Items in a dataset:
──────
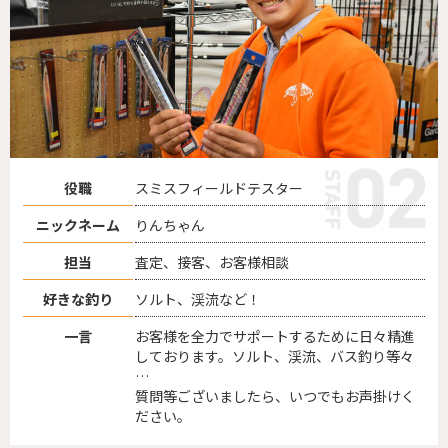
役職
スミスフィールドテスター
ニックネーム
りんちゃん
担当
査定、接客、お客様相談
好きな釣り
ソルト、渓流など！
一言
お客様を全力でサポートするために日々精進
しております。ソルト、渓流、バス釣り等々
…
質問等ございましたら、いつでもお声掛けく
ださい。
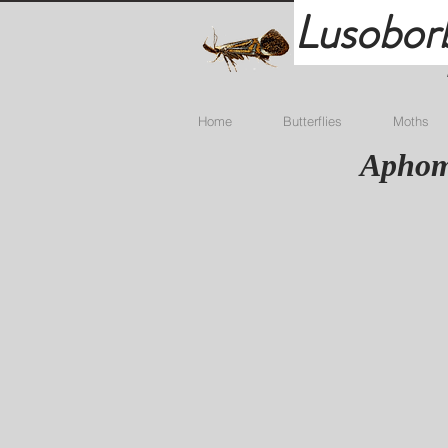
Lusobor
Home
Butterflies
Moths
Aphomi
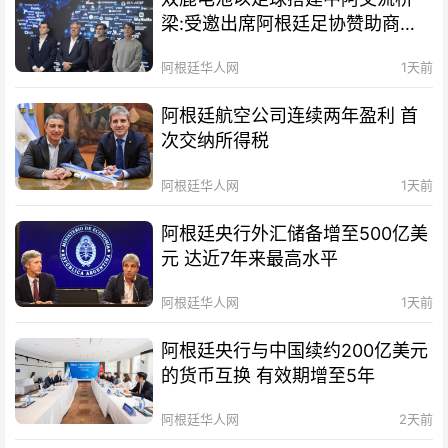
梁:受邀出席阿根廷足协赞助商招
待会！
阿根廷华人网
1天前
阿根廷航空公司连续两年盈利 首
次交纳所得税
阿根廷华人网
1天前
阿根廷央行外汇储备增至500亿美
元 达近7年来最高水平
阿根廷华人网
1天前
阿根廷央行与中国续约200亿美元
的货币互换 有效期增至5年
阿根廷华人网
2天前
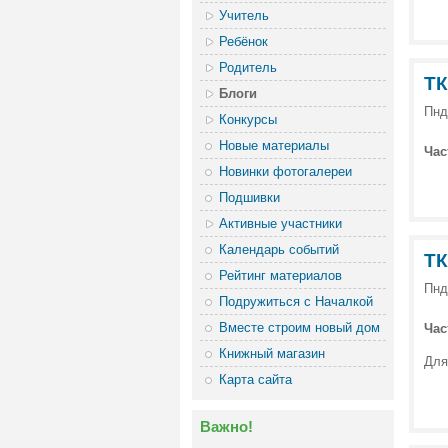
Учитель
Ребёнок
Родитель
ТК
Блоги
Пнд
Конкурсы
Новые материалы
Час
Новинки фотогалереи
Подшивки
Активные участники
Календарь событий
ТК
Рейтинг материалов
Пнд
Подружиться с Началкой
Вместе строим новый дом
Час
Книжный магазин
Для
Карта сайта
Важно!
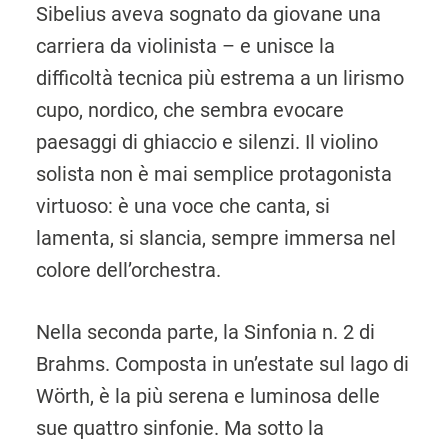
Sibelius aveva sognato da giovane una
carriera da violinista – e unisce la
difficoltà tecnica più estrema a un lirismo
cupo, nordico, che sembra evocare
paesaggi di ghiaccio e silenzi. Il violino
solista non è mai semplice protagonista
virtuoso: è una voce che canta, si
lamenta, si slancia, sempre immersa nel
colore dell’orchestra.
Nella seconda parte, la Sinfonia n. 2 di
Brahms. Composta in un’estate sul lago di
Wörth, è la più serena e luminosa delle
sue quattro sinfonie. Ma sotto la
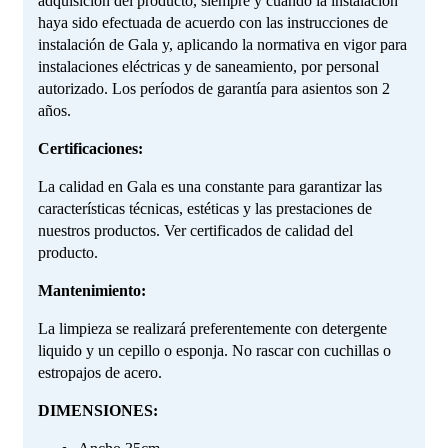
adquisición del producto, siempre y cuando la instalación
haya sido efectuada de acuerdo con las instrucciones de
instalación de Gala y, aplicando la normativa en vigor para
instalaciones eléctricas y de saneamiento, por personal
autorizado. Los períodos de garantía para asientos son 2
años.
Certificaciones:
La calidad en Gala es una constante para garantizar las
características técnicas, estéticas y las prestaciones de
nuestros productos. Ver certificados de calidad del
producto.
Mantenimiento:
La limpieza se realizará preferentemente con detergente
liquido y un cepillo o esponja. No rascar con cuchillas o
estropajos de acero.
DIMENSIONES:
──────
Reproduce the text of every item above word for word, leaving out the pictures.

役職
スミスフィールドテスター
ニックネーム
りんちゃん
担当
査定、接客、お客様相談
好きな釣り
ソルト、渓流など！
一言
お客様を全力でサポートするために日々精進
しております。ソルト、渓流、バス釣り等々
…
質問等ございましたら、いつでもお声掛けく
ださい。
Lusobor
Home
Butterflies
Moths
Aphomi
梁:受邀出席阿根廷足协赞助商招
待会！
阿根廷华人网
1天前
阿根廷航空公司连续两年盈利 首
次交纳所得税
阿根廷华人网
1天前
阿根廷央行外汇储备增至500亿美
元 达近7年来最高水平
阿根廷华人网
1天前
阿根廷央行与中国续约200亿美元
的货币互换 有效期增至5年
阿根廷华人网
2天前
Учитель
Ребёнок
Родитель
ТК
Блоги
Пнд
Конкурсы
Новые материалы
Час
Новинки фотогалереи
Подшивки
Активные участники
Календарь событий
ТК
Рейтинг материалов
Пнд
Подружиться с Началкой
Вместе строим новый дом
Час
Книжный магазин
Для
Карта сайта
Важно!
Sibelius aveva sognato da giovane una
carriera da violinista – e unisce la
difficoltà tecnica più estrema a un lirismo
cupo, nordico, che sembra evocare
paesaggi di ghiaccio e silenzi. Il violino
solista non è mai semplice protagonista
virtuoso: è una voce che canta, si
lamenta, si slancia, sempre immersa nel
colore dell’orchestra.
Nella seconda parte, la Sinfonia n. 2 di
Brahms. Composta in un’estate sul lago di
Wörth, è la più serena e luminosa delle
sue quattro sinfonie. Ma sotto la
adquisición del producto, siempre y cuando la instalación
haya sido efectuada de acuerdo con las instrucciones de
instalación de Gala y, aplicando la normativa en vigor para
instalaciones eléctricas y de saneamiento, por personal
autorizado. Los períodos de garantía para asientos son 2
años.
Certificaciones:
La calidad en Gala es una constante para garantizar las
características técnicas, estéticas y las prestaciones de
nuestros productos. Ver certificados de calidad del
producto.
Mantenimiento:
La limpieza se realizará preferentemente con detergente
liquido y un cepillo o esponja. No rascar con cuchillas o
estropajos de acero.
DIMENSIONES:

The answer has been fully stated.